THE PROBLEM: Everything in the entries except the pictures must be duplicated exactly.

--*--

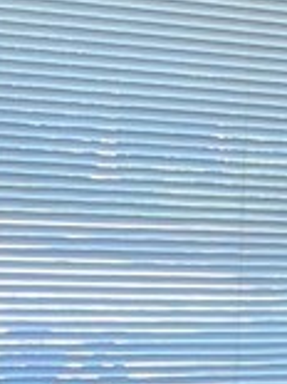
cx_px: 487
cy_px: 609
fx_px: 1904
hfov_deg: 8.4
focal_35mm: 172
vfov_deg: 11.0
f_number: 1.8
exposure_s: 1/60
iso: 125
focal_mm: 4.25
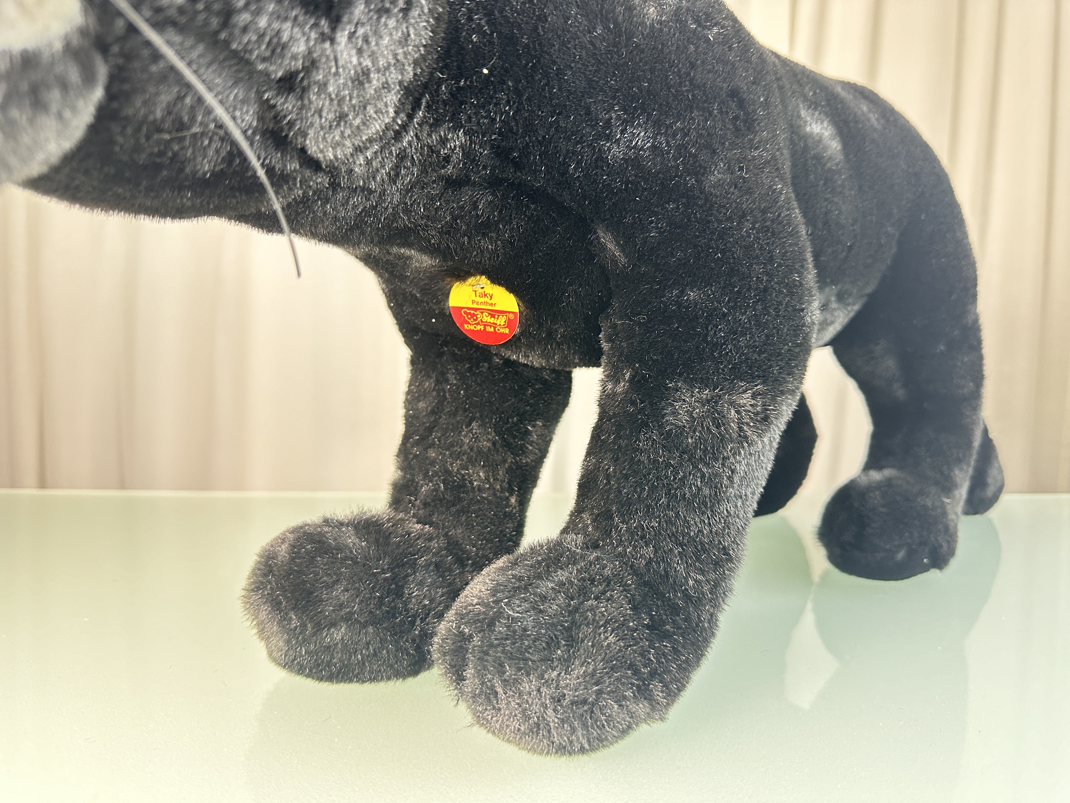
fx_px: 742
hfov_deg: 71.6
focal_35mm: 24
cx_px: 535
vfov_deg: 56.8
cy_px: 402
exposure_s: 1/50
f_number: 1.78
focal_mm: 6.86
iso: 320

--*--

OUTPUT OF THE TASK:
cx_px: 487
cy_px: 609
fx_px: 1904
hfov_deg: 8.4
focal_35mm: 172
vfov_deg: 11.0
f_number: 1.8
exposure_s: 1/60
iso: 125
focal_mm: 4.25
fx_px: 742
hfov_deg: 71.6
focal_35mm: 24
cx_px: 535
vfov_deg: 56.8
cy_px: 402
exposure_s: 1/50
f_number: 1.78
focal_mm: 6.86
iso: 320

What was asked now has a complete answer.